Work to complete:
Copy the listing that follows, line for line, without a single difference.
━━━━━━━━━━
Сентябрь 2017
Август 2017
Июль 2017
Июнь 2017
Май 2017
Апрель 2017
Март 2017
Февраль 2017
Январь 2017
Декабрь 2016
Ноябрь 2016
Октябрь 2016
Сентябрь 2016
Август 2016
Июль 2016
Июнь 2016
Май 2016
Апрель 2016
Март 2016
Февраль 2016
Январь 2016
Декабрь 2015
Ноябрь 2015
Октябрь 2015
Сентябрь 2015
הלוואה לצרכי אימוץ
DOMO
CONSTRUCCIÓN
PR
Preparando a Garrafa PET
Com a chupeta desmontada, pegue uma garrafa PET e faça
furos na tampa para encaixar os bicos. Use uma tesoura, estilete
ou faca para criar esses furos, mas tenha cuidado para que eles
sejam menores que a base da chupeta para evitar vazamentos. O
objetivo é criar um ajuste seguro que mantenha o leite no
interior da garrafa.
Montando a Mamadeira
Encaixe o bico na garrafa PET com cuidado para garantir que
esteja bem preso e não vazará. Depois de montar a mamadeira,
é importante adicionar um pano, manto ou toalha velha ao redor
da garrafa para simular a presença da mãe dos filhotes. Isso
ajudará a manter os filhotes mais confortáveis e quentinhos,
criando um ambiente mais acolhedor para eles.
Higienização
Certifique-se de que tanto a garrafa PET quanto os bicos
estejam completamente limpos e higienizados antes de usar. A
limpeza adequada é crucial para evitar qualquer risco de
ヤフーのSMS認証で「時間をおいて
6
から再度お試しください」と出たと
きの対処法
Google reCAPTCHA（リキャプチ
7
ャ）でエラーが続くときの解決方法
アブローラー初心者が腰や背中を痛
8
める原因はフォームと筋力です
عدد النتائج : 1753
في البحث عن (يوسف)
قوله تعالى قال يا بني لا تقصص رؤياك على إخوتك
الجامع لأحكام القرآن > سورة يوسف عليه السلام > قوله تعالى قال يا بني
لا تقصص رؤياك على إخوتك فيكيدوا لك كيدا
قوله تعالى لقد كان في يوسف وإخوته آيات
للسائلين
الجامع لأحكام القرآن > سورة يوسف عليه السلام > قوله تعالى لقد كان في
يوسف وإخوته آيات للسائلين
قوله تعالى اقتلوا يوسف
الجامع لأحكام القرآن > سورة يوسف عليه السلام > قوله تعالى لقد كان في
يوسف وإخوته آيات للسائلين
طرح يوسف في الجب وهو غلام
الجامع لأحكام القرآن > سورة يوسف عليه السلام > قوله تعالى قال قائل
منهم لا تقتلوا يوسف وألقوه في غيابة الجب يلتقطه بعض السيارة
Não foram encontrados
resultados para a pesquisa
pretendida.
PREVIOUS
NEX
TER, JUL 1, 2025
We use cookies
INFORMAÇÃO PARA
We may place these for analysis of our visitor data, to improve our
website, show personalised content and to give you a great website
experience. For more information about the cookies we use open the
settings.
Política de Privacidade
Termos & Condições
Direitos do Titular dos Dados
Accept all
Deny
━━━━━━━━━━
Answer to the problem:
Сентябрь 2017
Август 2017
Июль 2017
Июнь 2017
Май 2017
Апрель 2017
Март 2017
Февраль 2017
Январь 2017
Декабрь 2016
Ноябрь 2016
Октябрь 2016
Сентябрь 2016
Август 2016
Июль 2016
Июнь 2016
Май 2016
Апрель 2016
Март 2016
Февраль 2016
Январь 2016
Декабрь 2015
Ноябрь 2015
Октябрь 2015
Сентябрь 2015
הלוואה לצרכי אימוץ
DOMO
CONSTRUCCIÓN
PR
Preparando a Garrafa PET
Com a chupeta desmontada, pegue uma garrafa PET e faça
furos na tampa para encaixar os bicos. Use uma tesoura, estilete
ou faca para criar esses furos, mas tenha cuidado para que eles
sejam menores que a base da chupeta para evitar vazamentos. O
objetivo é criar um ajuste seguro que mantenha o leite no
interior da garrafa.
Montando a Mamadeira
Encaixe o bico na garrafa PET com cuidado para garantir que
esteja bem preso e não vazará. Depois de montar a mamadeira,
é importante adicionar um pano, manto ou toalha velha ao redor
da garrafa para simular a presença da mãe dos filhotes. Isso
ajudará a manter os filhotes mais confortáveis e quentinhos,
criando um ambiente mais acolhedor para eles.
Higienização
Certifique-se de que tanto a garrafa PET quanto os bicos
estejam completamente limpos e higienizados antes de usar. A
limpeza adequada é crucial para evitar qualquer risco de
ヤフーのSMS認証で「時間をおいて
6
から再度お試しください」と出たと
きの対処法
Google reCAPTCHA（リキャプチ
7
ャ）でエラーが続くときの解決方法
アブローラー初心者が腰や背中を痛
8
める原因はフォームと筋力です
عدد النتائج : 1753
في البحث عن (يوسف)
قوله تعالى قال يا بني لا تقصص رؤياك على إخوتك
الجامع لأحكام القرآن > سورة يوسف عليه السلام > قوله تعالى قال يا بني
لا تقصص رؤياك على إخوتك فيكيدوا لك كيدا
قوله تعالى لقد كان في يوسف وإخوته آيات
للسائلين
الجامع لأحكام القرآن > سورة يوسف عليه السلام > قوله تعالى لقد كان في
يوسف وإخوته آيات للسائلين
قوله تعالى اقتلوا يوسف
الجامع لأحكام القرآن > سورة يوسف عليه السلام > قوله تعالى لقد كان في
يوسف وإخوته آيات للسائلين
طرح يوسف في الجب وهو غلام
الجامع لأحكام القرآن > سورة يوسف عليه السلام > قوله تعالى قال قائل
منهم لا تقتلوا يوسف وألقوه في غيابة الجب يلتقطه بعض السيارة
Não foram encontrados
resultados para a pesquisa
pretendida.
PREVIOUS
NEX
TER, JUL 1, 2025
We use cookies
INFORMAÇÃO PARA
We may place these for analysis of our visitor data, to improve our
website, show personalised content and to give you a great website
experience. For more information about the cookies we use open the
settings.
Política de Privacidade
Termos & Condições
Direitos do Titular dos Dados
Accept all
Deny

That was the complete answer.